Ibec West Regional President Maureen Walsh said: “Traffic congestion is a significant challenge in Galway and is proving a huge source of frustration. Inadequacies in road infrastructure have led to long commutes and a chronically congested road network.

“Almost half of commuters in the Galway metropolitan area spend over an hour each day getting to and from work. Businesses are currently left with no alternative but to look to initiatives to assist employees with the traffic situation, such as changes to shift patterns that result in disruption to normal work planning. At peak times, a quarter of time spent driving in Galway is spent in congestion. Galway is now the most congested city in the country with congestion levels almost double that of Cork. Congestion in Galway is worse than in major European cities such as Rome, Madrid and Brussels. This requires urgent resolution.

“The severe traffic issues are having a direct effect on business expansion, productivity, the quality of life of employees and ability of companies to attract and retain talent. With a growing population and workforce, the traffic situation in the city will continue to deteriorate without significant investment in transport infrastructure.

“The Galway City Ring Road scheme is critical.
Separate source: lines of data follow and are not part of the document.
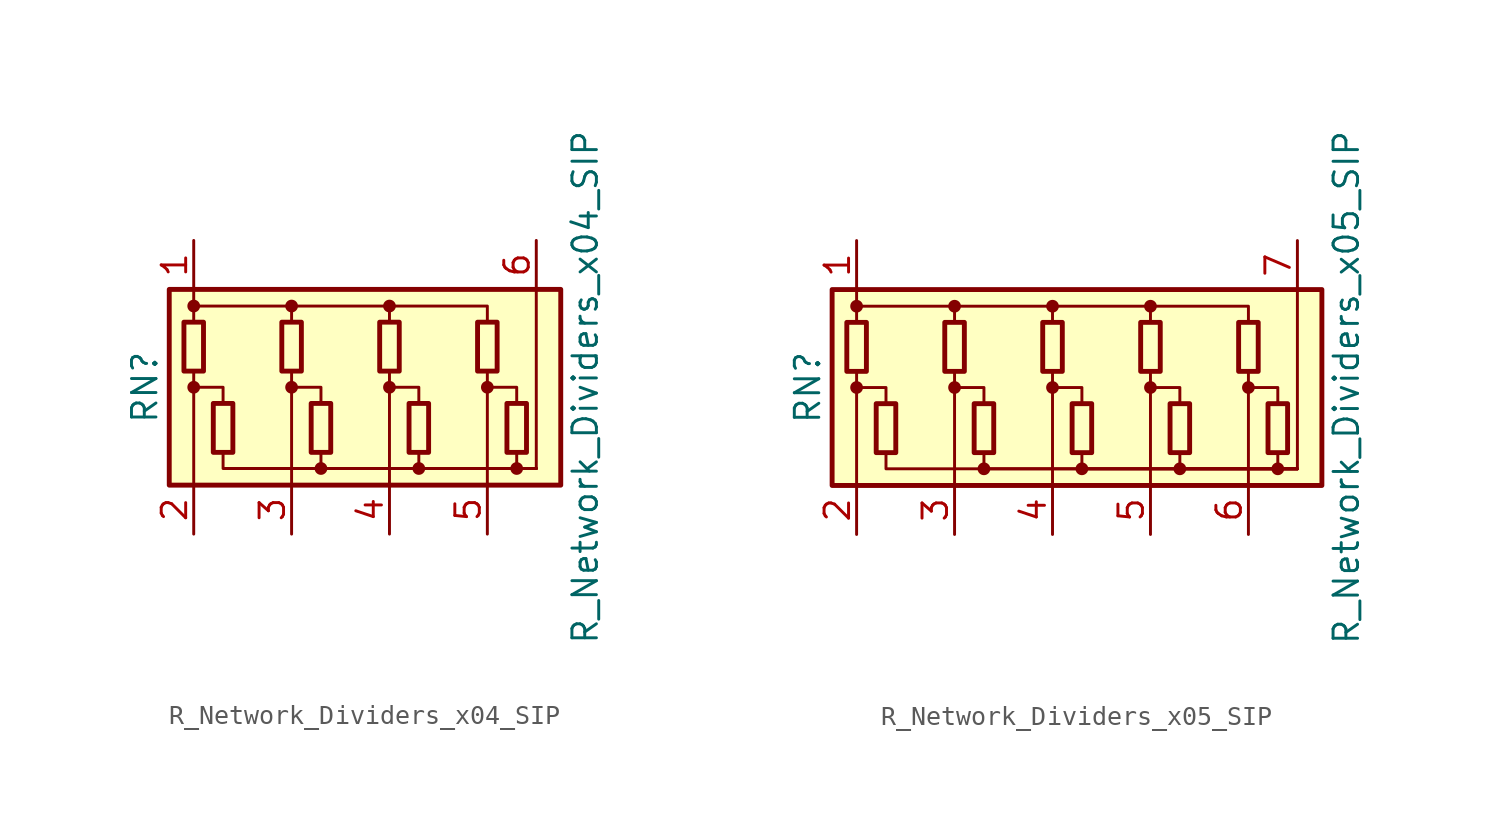
<source format=kicad_sym>
(kicad_symbol_lib
  (version 20201005)
  (generator kicad_symbol_editor)
  (symbol "Device:R_Network_Dividers_x04_SIP"
    (pin_names
      (offset 0) hide)
    (property "Reference" "RN"
      (at -12.7 0 90)
      (effects (font (size 1.27 1.27))))
    (property "Value" "R_Network_Dividers_x04_SIP"
      (at 10.16 0 90)
      (effects (font (size 1.27 1.27))))
    (symbol "R_Network_Dividers_x04_SIP_0_1"
      (circle (center -10.16 0) (radius 0.254) (stroke (width 0)) (fill (type outline)))
      (circle (center -10.16 4.216) (radius 0.254) (stroke (width 0)) (fill (type outline)))
      (circle (center -5.08 0) (radius 0.254) (stroke (width 0)) (fill (type outline)))
      (circle (center -5.08 4.216) (radius 0.254) (stroke (width 0)) (fill (type outline)))
      (circle (center -3.556 -4.216) (radius 0.254) (stroke (width 0)) (fill (type outline)))
      (circle (center 0 0) (radius 0.254) (stroke (width 0)) (fill (type outline)))
      (circle (center 0 4.216) (radius 0.254) (stroke (width 0)) (fill (type outline)))
      (circle (center 1.524 -4.216) (radius 0.254) (stroke (width 0)) (fill (type outline)))
      (circle (center 5.08 0) (radius 0.254) (stroke (width 0)) (fill (type outline)))
      (circle (center 6.604 -4.216) (radius 0.254) (stroke (width 0)) (fill (type outline)))
      (rectangle (start -10.668 3.378) (end -9.652 0.838) (stroke (width 0.254)) (fill (type none)))
      (rectangle (start -9.144 -3.378) (end -8.128 -0.838) (stroke (width 0.254)) (fill (type none)))
      (rectangle (start -5.588 3.378) (end -4.572 0.838) (stroke (width 0.254)) (fill (type none)))
      (rectangle (start -4.064 -3.378) (end -3.048 -0.838) (stroke (width 0.254)) (fill (type none)))
      (rectangle (start -0.508 3.378) (end 0.508 0.838) (stroke (width 0.254)) (fill (type none)))
      (rectangle (start 1.016 -3.378) (end 2.032 -0.838) (stroke (width 0.254)) (fill (type none)))
      (rectangle (start 4.572 3.378) (end 5.588 0.838) (stroke (width 0.254)) (fill (type none)))
      (rectangle (start 6.096 -3.378) (end 7.112 -0.838) (stroke (width 0.254)) (fill (type none)))
      (rectangle (start -11.43 -5.08) (end 8.89 5.08) (stroke (width 0.254)) (fill (type background)))
      (polyline (pts (xy -10.16 -5.08) (xy -10.16 0.838)) (stroke (width 0)) (fill (type none)))
      (polyline (pts (xy -10.16 5.08) (xy -10.16 3.378)) (stroke (width 0)) (fill (type none)))
      (polyline (pts (xy -5.08 -5.08) (xy -5.08 0.838)) (stroke (width 0)) (fill (type none)))
      (polyline (pts (xy 0 -5.08) (xy 0 0.838)) (stroke (width 0)) (fill (type none)))
      (polyline (pts (xy 5.08 -5.08) (xy 5.08 0.838)) (stroke (width 0)) (fill (type none)))
      (polyline (pts (xy 7.62 -4.216) (xy 7.62 5.08)) (stroke (width 0)) (fill (type none)))
      (polyline (pts (xy -10.16 0) (xy -8.636 0) (xy -8.636 -0.838)) (stroke (width 0)) (fill (type none)))
      (polyline (pts (xy -10.16 4.216) (xy -5.08 4.216) (xy -5.08 3.378)) (stroke (width 0)) (fill (type none)))
      (polyline (pts (xy -8.636 -3.378) (xy -8.636 -4.216) (xy 7.62 -4.216)) (stroke (width 0)) (fill (type none)))
      (polyline (pts (xy -5.08 0) (xy -3.556 0) (xy -3.556 -0.838)) (stroke (width 0)) (fill (type none)))
      (polyline (pts (xy -5.08 4.216) (xy 0 4.216) (xy 0 3.378)) (stroke (width 0)) (fill (type none)))
      (polyline (pts (xy -3.556 -3.378) (xy -3.556 -4.216) (xy 7.62 -4.216)) (stroke (width 0)) (fill (type none)))
      (polyline (pts (xy 0 0) (xy 1.524 0) (xy 1.524 -0.838)) (stroke (width 0)) (fill (type none)))
      (polyline (pts (xy 0 4.216) (xy 5.08 4.216) (xy 5.08 3.378)) (stroke (width 0)) (fill (type none)))
      (polyline (pts (xy 1.524 -3.378) (xy 1.524 -4.216) (xy 7.62 -4.216)) (stroke (width 0)) (fill (type none)))
      (polyline (pts (xy 5.08 0) (xy 6.604 0) (xy 6.604 -0.838)) (stroke (width 0)) (fill (type none)))
      (polyline (pts (xy 6.604 -3.378) (xy 6.604 -4.216) (xy 7.62 -4.216)) (stroke (width 0)) (fill (type none))))
    (symbol "R_Network_Dividers_x04_SIP_1_1"
      (pin passive line (at -10.16 7.62 270) (length 2.54) (name "COM1" (effects (font (size 1.27 1.27)))) (number "1" (effects (font (size 1.27 1.27)))))
      (pin passive line (at -10.16 -7.62 90) (length 2.54) (name "R1" (effects (font (size 1.27 1.27)))) (number "2" (effects (font (size 1.27 1.27)))))
      (pin passive line (at -5.08 -7.62 90) (length 2.54) (name "R2" (effects (font (size 1.27 1.27)))) (number "3" (effects (font (size 1.27 1.27)))))
      (pin passive line (at 0 -7.62 90) (length 2.54) (name "R3" (effects (font (size 1.27 1.27)))) (number "4" (effects (font (size 1.27 1.27)))))
      (pin passive line (at 5.08 -7.62 90) (length 2.54) (name "R4" (effects (font (size 1.27 1.27)))) (number "5" (effects (font (size 1.27 1.27)))))
      (pin passive line (at 7.62 7.62 270) (length 2.54) (name "COM2" (effects (font (size 1.27 1.27)))) (number "6" (effects (font (size 1.27 1.27)))))))
  (symbol "Device:R_Network_Dividers_x05_SIP"
    (pin_names
      (offset 0) hide)
    (property "Reference" "RN"
      (at -12.7 0 90)
      (effects (font (size 1.27 1.27))))
    (property "Value" "R_Network_Dividers_x05_SIP"
      (at 15.24 0 90)
      (effects (font (size 1.27 1.27))))
    (symbol "R_Network_Dividers_x05_SIP_0_1"
      (circle (center -10.16 0) (radius 0.254) (stroke (width 0)) (fill (type outline)))
      (circle (center -10.16 4.216) (radius 0.254) (stroke (width 0)) (fill (type outline)))
      (circle (center -5.08 0) (radius 0.254) (stroke (width 0)) (fill (type outline)))
      (circle (center -5.08 4.216) (radius 0.254) (stroke (width 0)) (fill (type outline)))
      (circle (center -3.556 -4.216) (radius 0.254) (stroke (width 0)) (fill (type outline)))
      (circle (center 0 0) (radius 0.254) (stroke (width 0)) (fill (type outline)))
      (circle (center 0 4.216) (radius 0.254) (stroke (width 0)) (fill (type outline)))
      (circle (center 1.524 -4.216) (radius 0.254) (stroke (width 0)) (fill (type outline)))
      (circle (center 5.08 0) (radius 0.254) (stroke (width 0)) (fill (type outline)))
      (circle (center 5.08 4.216) (radius 0.254) (stroke (width 0)) (fill (type outline)))
      (circle (center 6.604 -4.216) (radius 0.254) (stroke (width 0)) (fill (type outline)))
      (circle (center 10.16 0) (radius 0.254) (stroke (width 0)) (fill (type outline)))
      (circle (center 11.684 -4.216) (radius 0.254) (stroke (width 0)) (fill (type outline)))
      (rectangle (start -10.668 3.378) (end -9.652 0.838) (stroke (width 0.254)) (fill (type none)))
      (rectangle (start -9.144 -3.378) (end -8.128 -0.838) (stroke (width 0.254)) (fill (type none)))
      (rectangle (start -5.588 3.378) (end -4.572 0.838) (stroke (width 0.254)) (fill (type none)))
      (rectangle (start -4.064 -3.378) (end -3.048 -0.838) (stroke (width 0.254)) (fill (type none)))
      (rectangle (start -0.508 3.378) (end 0.508 0.838) (stroke (width 0.254)) (fill (type none)))
      (rectangle (start 1.016 -3.378) (end 2.032 -0.838) (stroke (width 0.254)) (fill (type none)))
      (rectangle (start 4.572 3.378) (end 5.588 0.838) (stroke (width 0.254)) (fill (type none)))
      (rectangle (start 6.096 -3.378) (end 7.112 -0.838) (stroke (width 0.254)) (fill (type none)))
      (rectangle (start 9.652 3.378) (end 10.668 0.838) (stroke (width 0.254)) (fill (type none)))
      (rectangle (start 11.176 -3.378) (end 12.192 -0.838) (stroke (width 0.254)) (fill (type none)))
      (rectangle (start -11.43 -5.08) (end 13.97 5.08) (stroke (width 0.254)) (fill (type background)))
      (polyline (pts (xy -10.16 -5.08) (xy -10.16 0.838)) (stroke (width 0)) (fill (type none)))
      (polyline (pts (xy -10.16 5.08) (xy -10.16 3.378)) (stroke (width 0)) (fill (type none)))
      (polyline (pts (xy -5.08 -5.08) (xy -5.08 0.838)) (stroke (width 0)) (fill (type none)))
      (polyline (pts (xy 0 -5.08) (xy 0 0.838)) (stroke (width 0)) (fill (type none)))
      (polyline (pts (xy 5.08 -5.08) (xy 5.08 0.838)) (stroke (width 0)) (fill (type none)))
      (polyline (pts (xy 10.16 -5.08) (xy 10.16 0.838)) (stroke (width 0)) (fill (type none)))
      (polyline (pts (xy 12.7 -4.216) (xy 12.7 5.08)) (stroke (width 0)) (fill (type none)))
      (polyline (pts (xy -10.16 0) (xy -8.636 0) (xy -8.636 -0.838)) (stroke (width 0)) (fill (type none)))
      (polyline (pts (xy -10.16 4.216) (xy -5.08 4.216) (xy -5.08 3.378)) (stroke (width 0)) (fill (type none)))
      (polyline (pts (xy -8.636 -3.378) (xy -8.636 -4.216) (xy 12.7 -4.216)) (stroke (width 0)) (fill (type none)))
      (polyline (pts (xy -5.08 0) (xy -3.556 0) (xy -3.556 -0.838)) (stroke (width 0)) (fill (type none)))
      (polyline (pts (xy -5.08 4.216) (xy 0 4.216) (xy 0 3.378)) (stroke (width 0)) (fill (type none)))
      (polyline (pts (xy -3.556 -3.378) (xy -3.556 -4.216) (xy 12.7 -4.216)) (stroke (width 0)) (fill (type none)))
      (polyline (pts (xy 0 0) (xy 1.524 0) (xy 1.524 -0.838)) (stroke (width 0)) (fill (type none)))
      (polyline (pts (xy 0 4.216) (xy 5.08 4.216) (xy 5.08 3.378)) (stroke (width 0)) (fill (type none)))
      (polyline (pts (xy 1.524 -3.378) (xy 1.524 -4.216) (xy 12.7 -4.216)) (stroke (width 0)) (fill (type none)))
      (polyline (pts (xy 5.08 0) (xy 6.604 0) (xy 6.604 -0.838)) (stroke (width 0)) (fill (type none)))
      (polyline (pts (xy 5.08 4.216) (xy 10.16 4.216) (xy 10.16 3.378)) (stroke (width 0)) (fill (type none)))
      (polyline (pts (xy 6.604 -3.378) (xy 6.604 -4.216) (xy 12.7 -4.216)) (stroke (width 0)) (fill (type none)))
      (polyline (pts (xy 10.16 0) (xy 11.684 0) (xy 11.684 -0.838)) (stroke (width 0)) (fill (type none)))
      (polyline (pts (xy 11.684 -3.378) (xy 11.684 -4.216) (xy 12.7 -4.216)) (stroke (width 0)) (fill (type none))))
    (symbol "R_Network_Dividers_x05_SIP_1_1"
      (pin passive line (at -10.16 7.62 270) (length 2.54) (name "COM1" (effects (font (size 1.27 1.27)))) (number "1" (effects (font (size 1.27 1.27)))))
      (pin passive line (at -10.16 -7.62 90) (length 2.54) (name "R1" (effects (font (size 1.27 1.27)))) (number "2" (effects (font (size 1.27 1.27)))))
      (pin passive line (at -5.08 -7.62 90) (length 2.54) (name "R2" (effects (font (size 1.27 1.27)))) (number "3" (effects (font (size 1.27 1.27)))))
      (pin passive line (at 0 -7.62 90) (length 2.54) (name "R3" (effects (font (size 1.27 1.27)))) (number "4" (effects (font (size 1.27 1.27)))))
      (pin passive line (at 5.08 -7.62 90) (length 2.54) (name "R4" (effects (font (size 1.27 1.27)))) (number "5" (effects (font (size 1.27 1.27)))))
      (pin passive line (at 10.16 -7.62 90) (length 2.54) (name "R5" (effects (font (size 1.27 1.27)))) (number "6" (effects (font (size 1.27 1.27)))))
      (pin passive line (at 12.7 7.62 270) (length 2.54) (name "COM2" (effects (font (size 1.27 1.27)))) (number "7" (effects (font (size 1.27 1.27))))))))
</source>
It will lead to many direct and indirect benefits for Galway and the wider region, including increased commercial and business links, increased talent pool for businesses, significant positive effects on productivity and more efficient and cost-effective movement of people and goods.

“The Galway City Ring Road is a key national infrastructure project and will support more balanced growth across the country in line with Government policy. It will be a key growth enabler for Galway city, county and the entire region. It will generate significant positive economic impacts by facilitating the sustainable growth of tourism, employment and population. Delivery is now vital, and it must progress with added urgency.”